> _Problem_:
Transcribe all of the data verbatim, please, and leave out its pictures.

> _Records shown_:
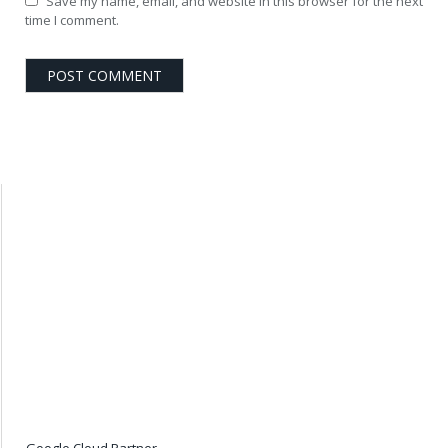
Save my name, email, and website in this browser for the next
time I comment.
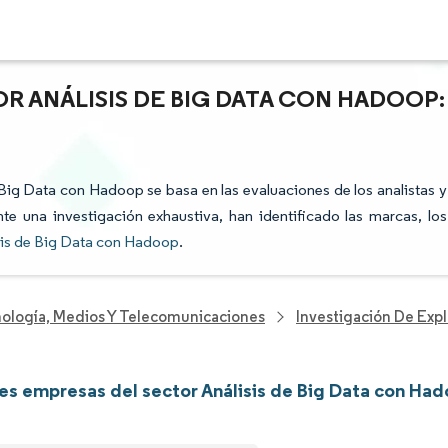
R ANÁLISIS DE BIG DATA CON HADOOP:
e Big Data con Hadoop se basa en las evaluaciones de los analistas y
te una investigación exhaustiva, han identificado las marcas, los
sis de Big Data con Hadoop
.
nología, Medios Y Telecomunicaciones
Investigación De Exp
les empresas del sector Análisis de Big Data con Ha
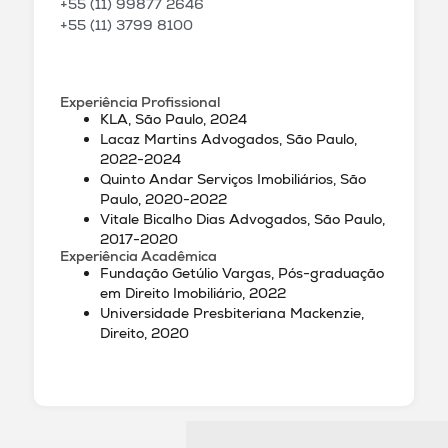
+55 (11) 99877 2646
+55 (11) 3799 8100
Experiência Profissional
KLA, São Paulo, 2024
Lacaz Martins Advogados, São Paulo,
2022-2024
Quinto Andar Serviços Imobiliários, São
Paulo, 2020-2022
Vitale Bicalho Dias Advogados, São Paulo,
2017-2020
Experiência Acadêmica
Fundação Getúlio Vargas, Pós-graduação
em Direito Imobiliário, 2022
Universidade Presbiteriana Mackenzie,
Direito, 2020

> _Response area_:
Save my name, email, and website in this browser for the next
time I comment.
R ANÁLISIS DE BIG DATA CON HADOOP:
e Big Data con Hadoop se basa en las evaluaciones de los analistas y
te una investigación exhaustiva, han identificado las marcas, los
sis de Big Data con Hadoop
.
nología, Medios Y Telecomunicaciones
Investigación De Exp
les empresas del sector Análisis de Big Data con Ha
+55 (11) 99877 2646
+55 (11) 3799 8100
Experiência Profissional
KLA, São Paulo, 2024
Lacaz Martins Advogados, São Paulo,
2022-2024
Quinto Andar Serviços Imobiliários, São
Paulo, 2020-2022
Vitale Bicalho Dias Advogados, São Paulo,
2017-2020
Experiência Acadêmica
Fundação Getúlio Vargas, Pós-graduação
em Direito Imobiliário, 2022
Universidade Presbiteriana Mackenzie,
Direito, 2020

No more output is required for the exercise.